What you need to do:
**A)** In the lullaby essay written during COVID-19 sheltering in place, what date does the family begin its eleventh day of sheltering?
**B)** In the lullaby essay written during COVID-19 sheltering in place, list each way the writer pictures the women who will give birth without a companion, taking each from a sentence that begins "I picture them."

It is Monday, March 23, 2020, and it just started snowing outside. My family is starting our eleventh day of sheltering in place because of COVID-19, and all of us need a lullaby.
I am reading now of all the pregnant women who will give birth without the presence of their partners or any companion at all, and I want to weep. I picture them holding their newborns and cooing in their sweet little ears. I picture them exhausted. I picture them scared and ecstatic in equal measure. I picture them traumatized and also in love.
I want to sing those women a lullaby, tell them that is ok to sleep, to weep, to feel joy and despair. I want to say those things to myself, to my children, to the whole damn world.
I want to sing a lullaby to all the fathers who will miss their baby’s passage from womb to world. Who want nothing more than to clumsily figure out how to swaddle a newborn. Who want to kiss their partner and marvel at her strength.
I want to cradle all the grandparents whose yearning for their children and grandchildren is a bodily function, as involuntary as digestion.
I want to sing a lullaby to the whole freaking world and all of us in it who are scared, overwhelmed, sick, and in pain.
I don’t really know what the tune would be or the words that would bring it to life.
But I do know its simple and endless refrain:
You are loved; you are loved; you are loved; you are loved.

Data records:

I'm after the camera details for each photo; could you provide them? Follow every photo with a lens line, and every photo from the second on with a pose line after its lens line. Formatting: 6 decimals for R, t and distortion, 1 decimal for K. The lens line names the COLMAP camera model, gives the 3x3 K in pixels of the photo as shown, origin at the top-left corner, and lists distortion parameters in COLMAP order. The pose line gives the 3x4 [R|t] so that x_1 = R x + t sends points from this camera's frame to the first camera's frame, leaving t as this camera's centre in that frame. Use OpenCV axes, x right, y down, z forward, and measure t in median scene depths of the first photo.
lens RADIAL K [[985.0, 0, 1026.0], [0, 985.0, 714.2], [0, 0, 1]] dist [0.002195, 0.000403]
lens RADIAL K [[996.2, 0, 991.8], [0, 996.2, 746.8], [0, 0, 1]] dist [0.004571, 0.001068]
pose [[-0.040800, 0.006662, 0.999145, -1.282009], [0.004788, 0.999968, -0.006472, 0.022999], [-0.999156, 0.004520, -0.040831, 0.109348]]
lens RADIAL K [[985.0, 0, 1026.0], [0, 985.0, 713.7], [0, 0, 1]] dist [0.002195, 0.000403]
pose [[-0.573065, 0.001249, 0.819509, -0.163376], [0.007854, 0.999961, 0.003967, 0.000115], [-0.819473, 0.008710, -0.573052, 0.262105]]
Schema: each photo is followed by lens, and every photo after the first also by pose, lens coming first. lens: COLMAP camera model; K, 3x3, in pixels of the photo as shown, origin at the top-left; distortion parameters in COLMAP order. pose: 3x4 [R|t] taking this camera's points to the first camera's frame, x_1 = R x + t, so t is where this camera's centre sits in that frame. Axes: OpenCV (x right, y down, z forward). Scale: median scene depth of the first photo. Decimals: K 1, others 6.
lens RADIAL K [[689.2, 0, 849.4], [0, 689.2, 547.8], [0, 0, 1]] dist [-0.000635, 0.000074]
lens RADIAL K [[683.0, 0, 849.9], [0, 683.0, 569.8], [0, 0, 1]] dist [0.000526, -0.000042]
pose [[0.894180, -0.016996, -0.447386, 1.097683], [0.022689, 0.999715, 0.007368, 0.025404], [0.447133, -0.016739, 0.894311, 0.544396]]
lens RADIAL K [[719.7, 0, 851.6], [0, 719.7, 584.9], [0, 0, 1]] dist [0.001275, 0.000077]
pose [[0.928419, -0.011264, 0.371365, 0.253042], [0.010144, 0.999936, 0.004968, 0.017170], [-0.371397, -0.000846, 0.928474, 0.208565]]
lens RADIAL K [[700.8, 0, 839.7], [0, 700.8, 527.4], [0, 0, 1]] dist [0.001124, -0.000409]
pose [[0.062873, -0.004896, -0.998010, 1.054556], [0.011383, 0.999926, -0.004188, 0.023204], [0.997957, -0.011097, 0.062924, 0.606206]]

Exercise solutions:
**A)** Monday, March 23, 2020

**B)**
- Holding their newborns and cooing in their sweet little ears
- Exhausted
- Scared and ecstatic in equal measure
- Traumatized and also in love